È passato qualche giorno dalle amministrative tenutesi lo scorso 5 giugno a Maierato che hanno determinato l’inizio di una nuova pagina per la comunità. A Maierato i cittadini hanno dato fiducia al neo sindaco, Danilo Silvaggio, e a tutta la sua squadra: i cittadini hanno scelto di voltare pagina preferendo alla ‘continuità’ i progetti innovativi della compagine capeggiata da Silvaggio.

Il cambiamento a Maierato non ha tardato a farsi sentire e, soprattutto, a farsi vedere. Come aveva anticipato Silvaggio all’indomani della vittoria, sono stati già avviati piccoli interventi nelle zone abbandonate e la pulizia delle strade del paese. Il neo sindaco - indossando guantoni e armandosi di attrezzi da lavoro - è stato il primo a dare l’esempio invadendo, letteralmente, insieme alla sua squadra e ad altri cittadini, le vie di Maierato.  “Ricominciare da zero – dice Silvaggio – solo così si può attuare un cambiamento reale, partendo dalle piccole cose, dall’organizzazione del luogo in cui viviamo”.

A Maierato il cambiamento è iniziato veramente, dal basso, da piccoli gesti che rispondono a nuove logiche politiche che mirano all’inclusione, alla coesione, alla costruzione di nuove dinamiche sociali che possano abbattere vecchie logiche di esclusione. Scendere in strada – come fa il neo sindaco Danilo Silvaggio – stare con i cittadini, in mezzo a loro e, insieme a loro, iniziare un percorso nuovo, significa avviare un nuovo modo di fare politica, significa ridurre le distanze tra cittadini e pubblica amministrazione, significa mettersi nelle condizioni di poter dare ascolto alle necessità di tutta la comunità.
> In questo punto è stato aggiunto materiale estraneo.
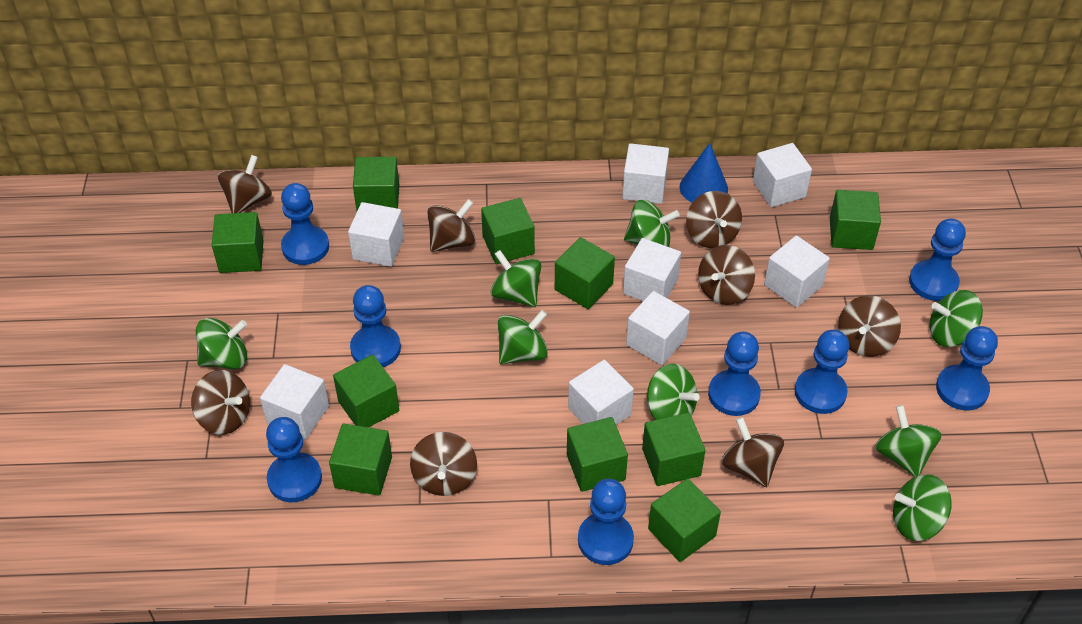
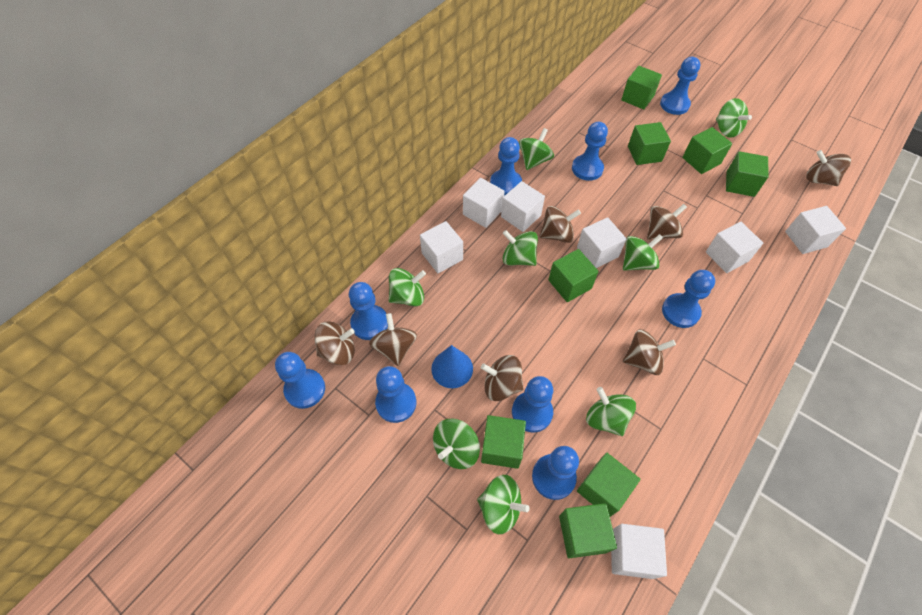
blue pawn: [266,417,322,502] [281,183,329,265] [350,285,401,367] [578,479,634,565] [708,332,761,416] [795,330,849,414] [909,218,966,301] [936,326,998,411] = 8 -> [275,352,325,409] [349,282,388,340] [375,366,416,423] [490,137,522,196] [512,376,553,432] [532,446,579,500] [572,122,608,181] [660,57,700,115] [662,270,715,328] = 9
brown spinning top: [191,370,250,435] [217,155,272,213] [410,432,477,496] [427,199,475,252] [686,191,742,249] [698,245,755,305] [721,417,784,487] [838,295,901,357] = 8 -> [314,322,355,365] [369,313,417,366] [481,355,524,401] [540,206,581,243] [623,329,676,375] [647,204,687,240] [806,150,851,186] = 7
green cube: [212,212,264,273] [329,424,392,495] [333,355,399,427] [353,157,399,211] [481,198,535,264] [555,237,615,309] [567,417,628,492] [642,412,706,486] [648,478,721,562] [830,190,881,250] = 10 -> [481,415,526,469] [548,249,599,302] [559,503,617,558] [577,453,640,517] [621,66,662,109] [628,122,671,165] [682,127,732,174] [726,151,769,197] = 8
white cube: [260,364,329,440] [348,202,404,267] [568,360,634,425] [622,143,669,204] [623,238,681,301] [626,291,690,365] [753,143,812,207] [764,235,830,308] = 8 -> [420,221,463,273] [463,178,505,228] [501,181,545,232] [577,217,627,268] [611,524,667,579] [706,222,763,273] [785,206,846,254] = 7

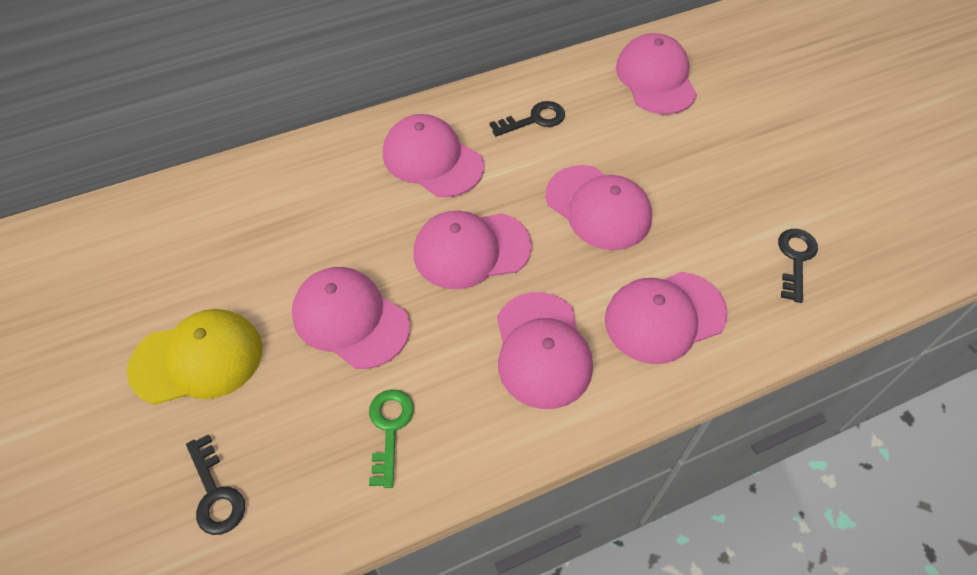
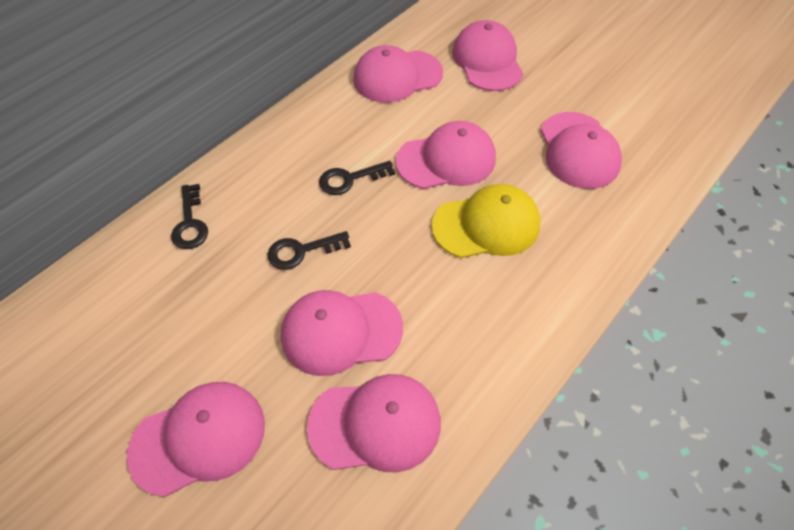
green key: [369,389,414,488] = 1 -> none = 0

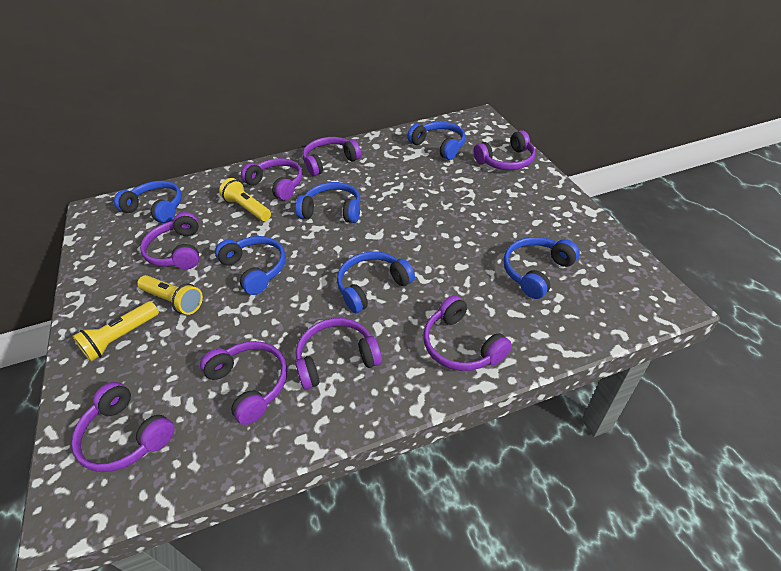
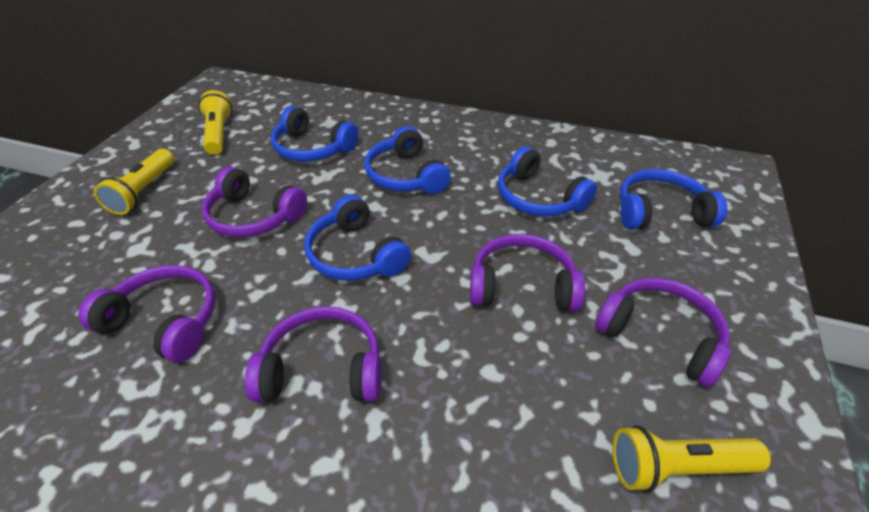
blue headphones: [114,181,182,223] [215,236,286,295] [296,182,360,223] [337,251,415,313] [407,122,465,160] [503,237,580,299] = 6 -> [271,106,359,162] [304,195,411,281] [364,126,451,194] [498,146,597,217] [620,169,727,230] = 5
purple headphones: [71,382,175,472] [140,212,199,269] [200,341,287,425] [241,158,303,201] [295,318,382,390] [303,137,361,176] [423,295,512,371] [474,130,535,170] = 8 -> [78,265,215,362] [202,166,307,237] [245,306,381,402] [470,234,585,311] [595,278,731,387] = 5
Di fatto, tra i problemi delle comunità moderne sembra esserci quello di non sapere ascoltare, di non riuscire a interpretare i bisogni dei cittadini che le abitano.

Danilo Silvaggio ha iniziato la sua svolta verso una politica di inclusione tesa ad abbattere i muri, culturali e sociali, che ostacolano la reale crescita di un paese che voglia guardare al futuro, pur continuando a nutrirsi della generosa eredità della propria terra. Il simbolo di “Maierato in Movimento”, la grande pianta di ulivo, (dalle forti radici ma libera di muoversi verso nuovi orizzonti) rappresenta pienamente la “nuova alba” di un paese che sembra essere deciso a posizionarsi tra i più civili e produttivi della provincia e della regione contribuendo attivamente alla costruzione di un nuovo modello di sviluppo.